**Prompt**: Could you transcribe the entries below exactly, without any of the pictures?

**Study material**:
┌──

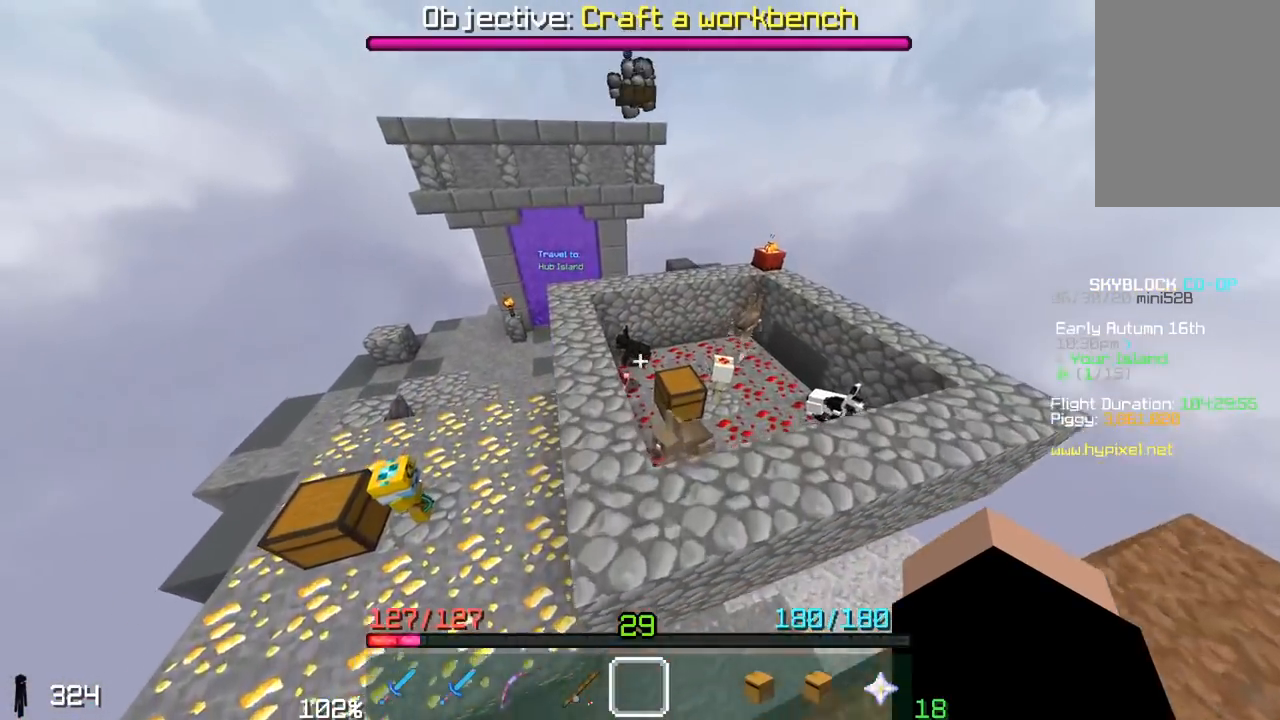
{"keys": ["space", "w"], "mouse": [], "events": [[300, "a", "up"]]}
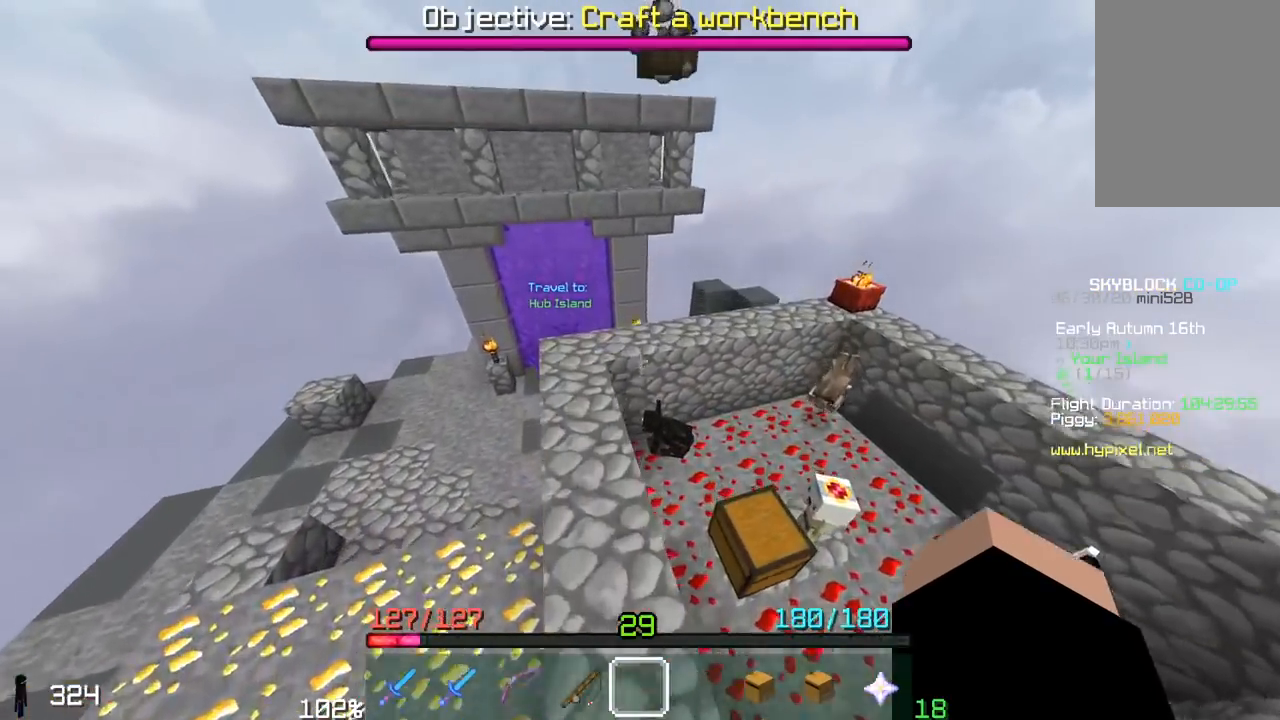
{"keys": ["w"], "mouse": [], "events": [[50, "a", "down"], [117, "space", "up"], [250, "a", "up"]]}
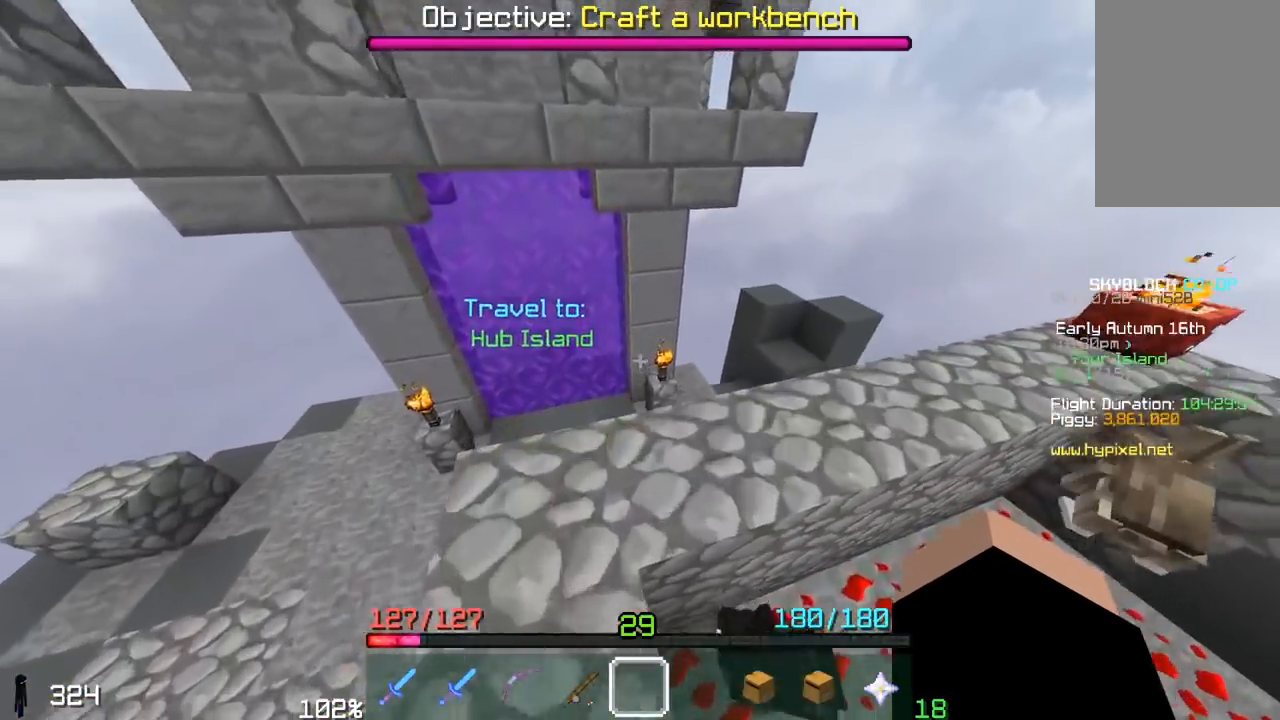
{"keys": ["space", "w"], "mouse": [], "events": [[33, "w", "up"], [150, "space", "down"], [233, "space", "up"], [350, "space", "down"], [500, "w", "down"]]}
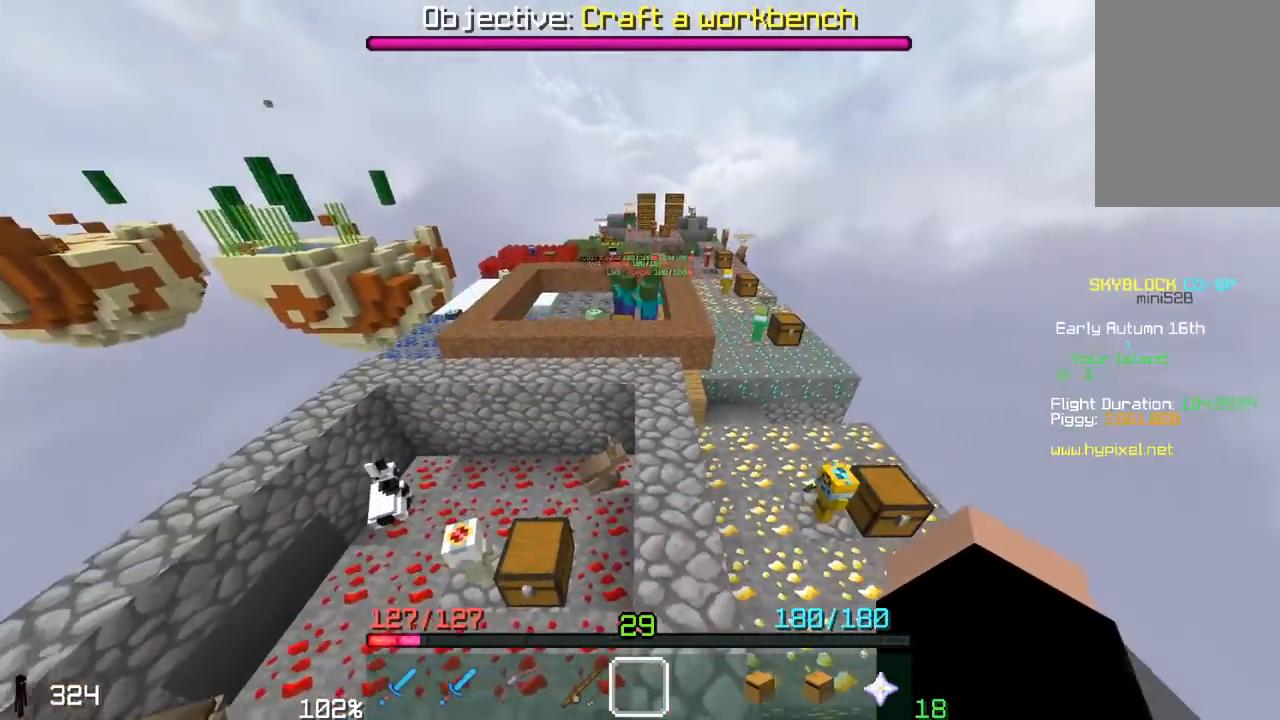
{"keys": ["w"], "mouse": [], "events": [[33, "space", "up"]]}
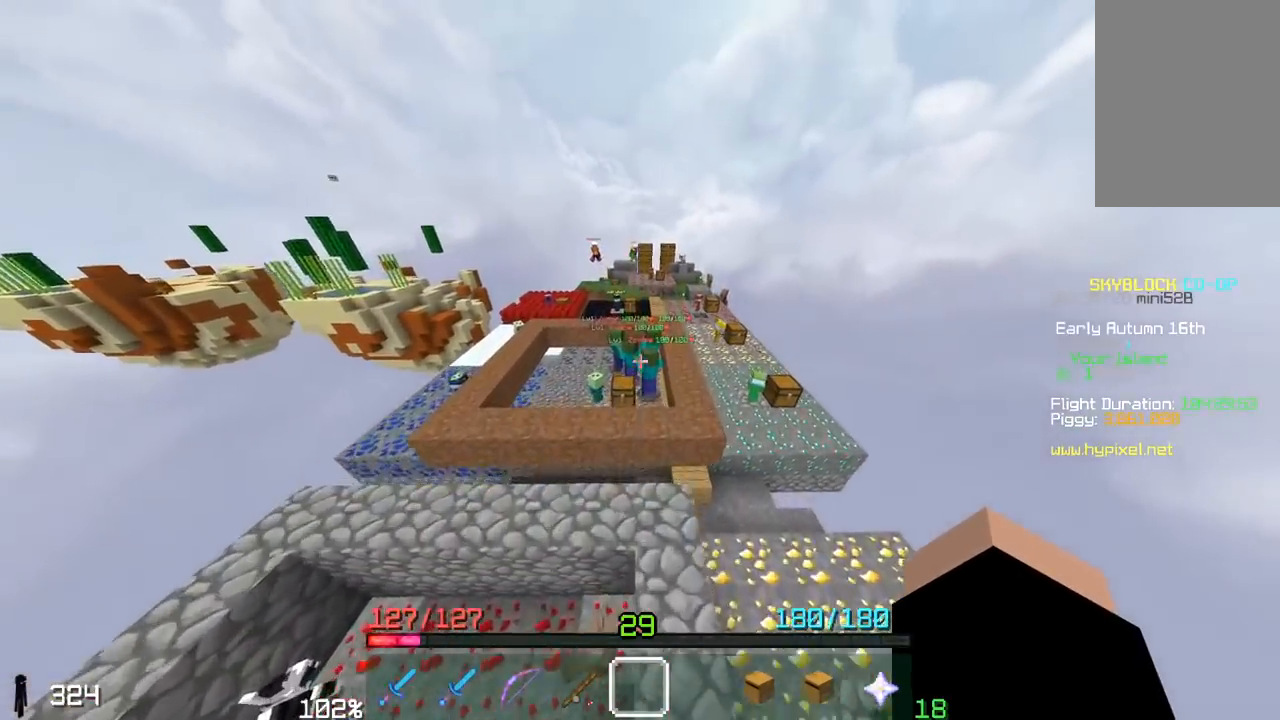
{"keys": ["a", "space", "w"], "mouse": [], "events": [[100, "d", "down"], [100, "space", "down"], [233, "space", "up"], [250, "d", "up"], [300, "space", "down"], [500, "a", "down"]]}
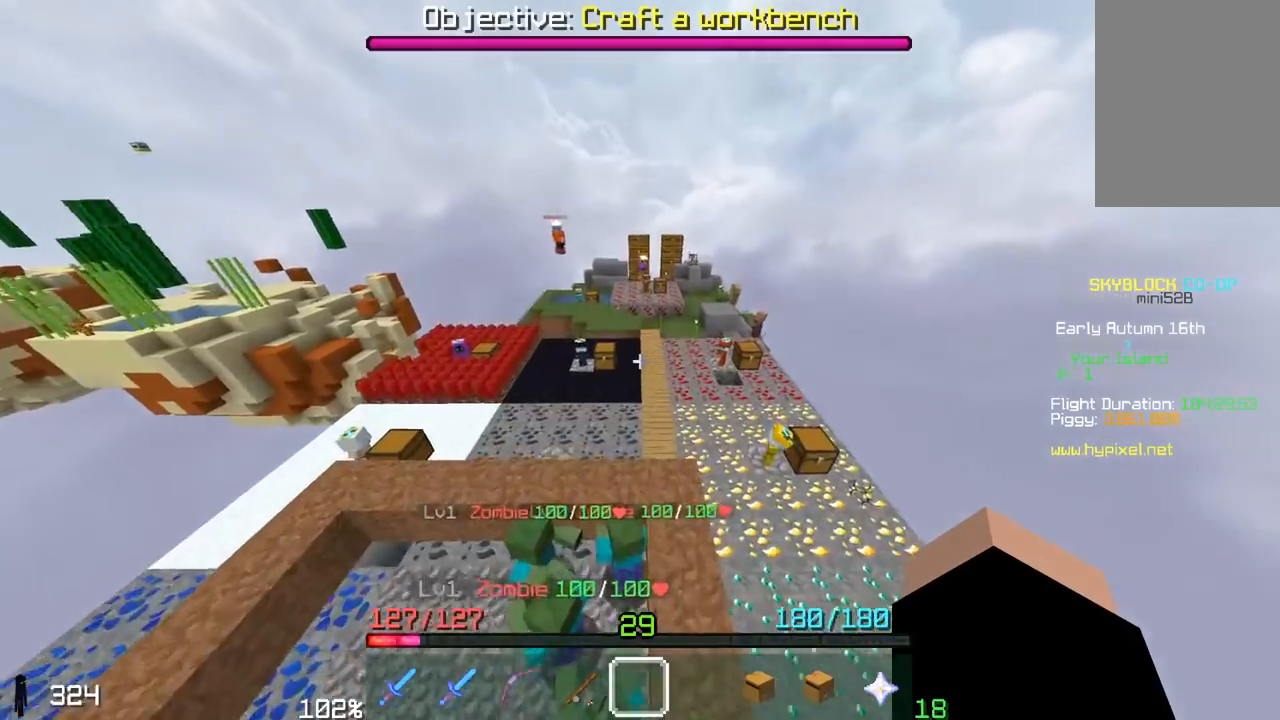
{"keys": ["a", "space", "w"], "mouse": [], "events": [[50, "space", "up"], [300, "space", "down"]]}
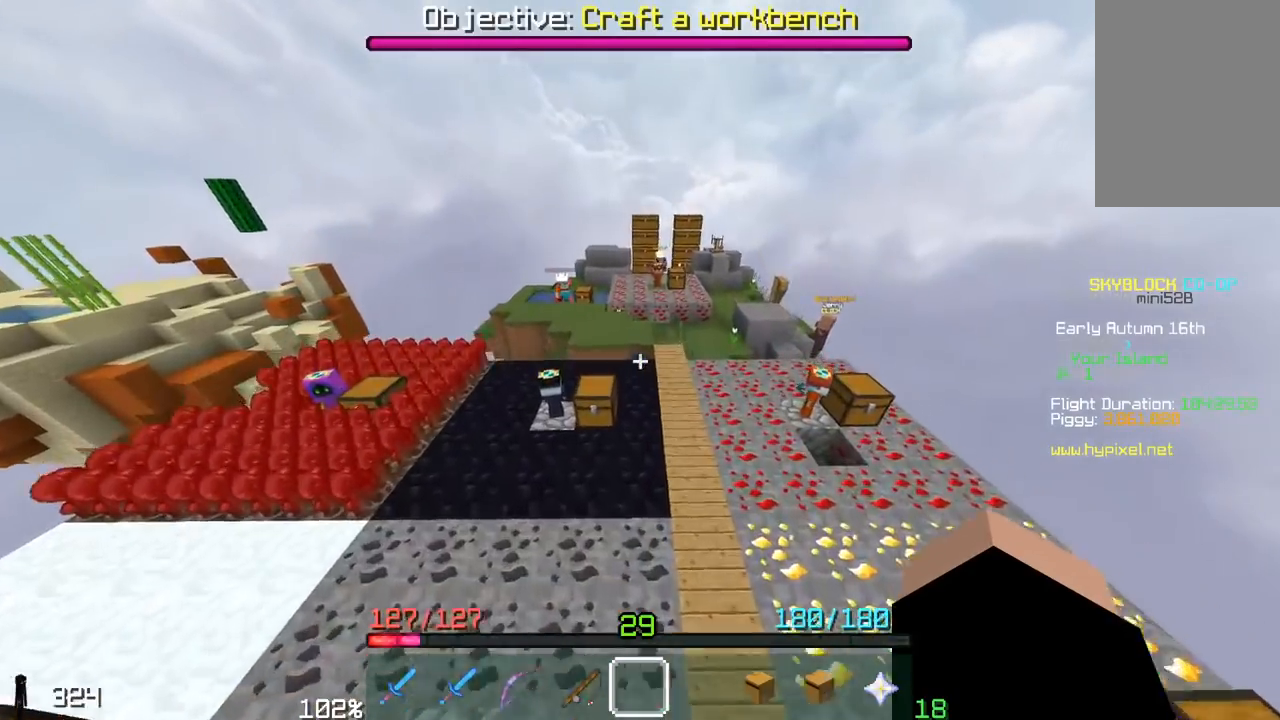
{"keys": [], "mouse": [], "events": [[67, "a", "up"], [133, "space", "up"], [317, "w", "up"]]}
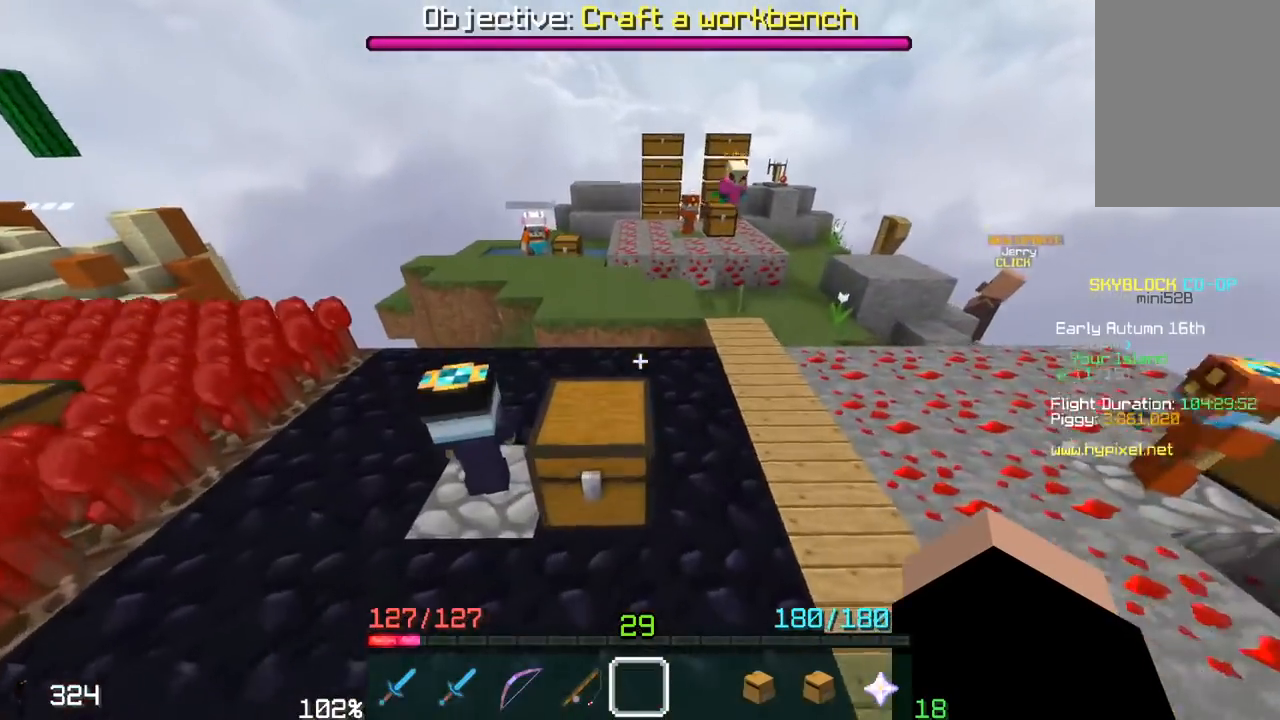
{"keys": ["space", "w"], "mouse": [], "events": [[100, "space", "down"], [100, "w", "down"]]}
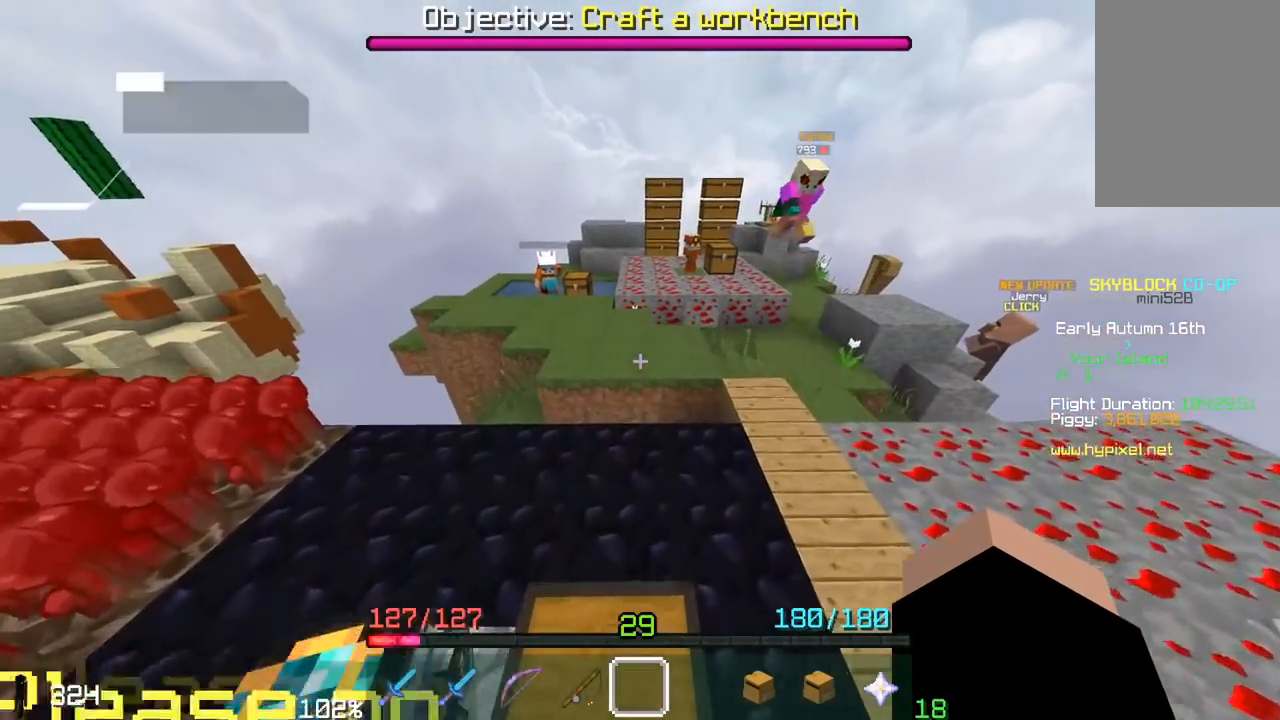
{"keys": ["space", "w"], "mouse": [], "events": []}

└──

**Exercise result**:
{"keys": ["space", "w"], "mouse": [], "events": [[300, "a", "up"]]}
{"keys": ["w"], "mouse": [], "events": [[50, "a", "down"], [117, "space", "up"], [250, "a", "up"]]}
{"keys": ["space", "w"], "mouse": [], "events": [[33, "w", "up"], [150, "space", "down"], [233, "space", "up"], [350, "space", "down"], [500, "w", "down"]]}
{"keys": ["w"], "mouse": [], "events": [[33, "space", "up"]]}
{"keys": ["a", "space", "w"], "mouse": [], "events": [[100, "d", "down"], [100, "space", "down"], [233, "space", "up"], [250, "d", "up"], [300, "space", "down"], [500, "a", "down"]]}
{"keys": ["a", "space", "w"], "mouse": [], "events": [[50, "space", "up"], [300, "space", "down"]]}
{"keys": [], "mouse": [], "events": [[67, "a", "up"], [133, "space", "up"], [317, "w", "up"]]}
{"keys": ["space", "w"], "mouse": [], "events": [[100, "space", "down"], [100, "w", "down"]]}
{"keys": ["space", "w"], "mouse": [], "events": []}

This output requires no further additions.